And so Greece and the rest of Europe are moving towards a deal to
keep Greece out of default and Greek banks from running out of cash. The
new Greek prime minister, Alexis Tsipras, appears to be climbing down
from his promises to stop letting foreign creditors dictate Greek
economic policy.
What’s not clear yet is just how far
Tsipras is willing to climb down, and how much other European
governments will demand of him. Although this is a strong signal that
the two sides will make a short-term deal, it’s only a tentative
agreement. Before an actual deal can be struck to
continue rolling over Greece’s maturing debts and holding
open the central bank credit lines to Greek banks that keep them liquid
in euros, Greece’s troika of official creditors must still review and
approve a preliminary fiscal plan that Tsipras is supposed to produce
before midnight on Monday.
To continue receiving support in May and
June, the Greek government must win approval of a more detailed fiscal
plan, and to continue getting aid after that, the Greek government must
agree a new adjustment program.
The component of the
tentative deal that has received the most attention is that European
governments will back off from their previous expectation that Greece
would run a 3% of GDP primary surplus this year. A statement issued by
the Eurogroup after its meeting on Friday said creditors will adjust the
target to “take the economic circumstances into account.”
But
Greece has been allowed to miss fiscal targets due to
worse-than-forecast economic performance every year since 2010, and this
year would have been no exception even if the previous government of
Antonis Samaras had stayed in power. The target was premised on forecasts
of 2.9% real GDP growth and 3.3% nominal GDP growth, which were very
optimistic even before the recent collapse of Greece’s package-tour
sales to Russia.
As I’ve written,
the real test for Greece is whether it can get its fiscal balance back
to where it was in January-November of last year, before tax collections plummeted
during the election campaign. This tentative deal gives the new Greek
government some breathing room, but it sets up a tight schedule for
Tsipras to put forward acceptable fiscal plans.
Predicting
what Tsipras will do is difficult because he is telling one thing to
European leaders and another thing to Greek audiences. In a televised appearance
on Friday, he said Greece “took a decisive step, leaving austerity, the
bailouts and the troika,” but “won a battle, not the war. The
difficulties, the real difficulties ... are ahead of us.” But according
to the Eurogroup, Tsipras agreed to continue giving the troika a veto
over Greek fiscal policies. As the statement put it, “the Greek
authorities commit to refrain from any rollback of measures and
unilateral changes to the policies and structural reforms that would
negatively impact fiscal targets, economic recovery or financial
stability, as assessed by the institutions.”
The
Eurogroup however made a small, symbolic concession by referring to the
troika throughout its statement as “the institutions,” apparently to
help Tsipras pretend he wasn’t breaking a campaign pledge not to
cooperate with them.
As for the details of the fiscal
plan, the Eurogroup statement made it sound like governments
would let the troika’s permanent mission in Athens decide whether
they’re credible. It said the preliminary fiscal plan would be reviewed
“on the basis of the conditions in the current arrangement” – that is,
the latest fiscal plans agreed between the troika and the Samaras
government – but “making best use of the given flexibility which will be
considered jointly with the Greek authorities and the institutions.”

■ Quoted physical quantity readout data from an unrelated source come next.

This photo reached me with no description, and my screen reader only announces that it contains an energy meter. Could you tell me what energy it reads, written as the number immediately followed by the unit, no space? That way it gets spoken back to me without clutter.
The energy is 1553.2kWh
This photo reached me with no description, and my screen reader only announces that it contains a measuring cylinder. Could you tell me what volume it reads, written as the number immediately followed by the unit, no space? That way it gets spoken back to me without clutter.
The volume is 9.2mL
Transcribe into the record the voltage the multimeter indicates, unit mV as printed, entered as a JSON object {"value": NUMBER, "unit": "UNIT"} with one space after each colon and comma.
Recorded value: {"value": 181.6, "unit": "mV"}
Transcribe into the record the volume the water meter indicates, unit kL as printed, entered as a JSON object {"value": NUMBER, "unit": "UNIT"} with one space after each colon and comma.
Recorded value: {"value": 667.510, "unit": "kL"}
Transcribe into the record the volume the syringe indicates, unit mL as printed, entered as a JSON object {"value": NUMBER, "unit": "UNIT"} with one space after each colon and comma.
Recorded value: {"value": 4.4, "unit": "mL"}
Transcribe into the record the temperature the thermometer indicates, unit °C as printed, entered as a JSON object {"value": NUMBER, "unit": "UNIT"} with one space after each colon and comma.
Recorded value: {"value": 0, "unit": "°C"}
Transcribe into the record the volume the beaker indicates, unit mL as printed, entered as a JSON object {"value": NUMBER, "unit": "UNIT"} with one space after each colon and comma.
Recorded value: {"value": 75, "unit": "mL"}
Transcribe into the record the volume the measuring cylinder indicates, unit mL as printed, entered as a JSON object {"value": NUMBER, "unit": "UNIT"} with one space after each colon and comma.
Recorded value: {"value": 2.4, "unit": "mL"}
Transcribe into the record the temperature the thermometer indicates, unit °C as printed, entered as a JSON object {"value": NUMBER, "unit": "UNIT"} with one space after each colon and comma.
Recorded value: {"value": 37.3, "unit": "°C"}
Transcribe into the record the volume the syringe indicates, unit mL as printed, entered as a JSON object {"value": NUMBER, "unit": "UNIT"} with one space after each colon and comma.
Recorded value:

Just how much flexibility the troika mission will be told is “given” is
anybody’s guess. The Greek government’s team in Brussels handed out written comments to journalists after the Friday meeting saying the government would not have to make the tax increases and pension cuts that the former government had promised.
Having made this tentative deal, I
would be surprised if Tsipras can’t come up with a plan credible enough
to convince European governments to roll over debts coming due through
April. But Tsipras has made a lot of populist promises to cut taxes and
roll back budget and salary cuts, which will make it very hard for him
to get back to even a zero primary fiscal balance after January’s
disastrous 20% shortfall of state budget revenues. I doubt the deal will
hold.
Looking at the bigger picture, Greece has
undergone a large and traumatic internal devaluation since 2010, but
it’s still not competitive enough to expect bounce-back growth. It
reported a small amount of real growth last year but nominal GDP still
shrank. There’s little reason to think Greece can rapidly re-employ its
huge numbers of unemployed. Greece is still trapped, unable to get out
of austerity without leaving the euro, but more afraid of leaving the
euro.
Is Tsipras willing to do exactly the opposite of
what he promised? Is he willing to fiscally tighten when he promised to
loosen? He has shown that he’s willing to extend the troika’s veto over
Greek economic policies while claiming on national television to have
parted ways with the troika. We’ll see.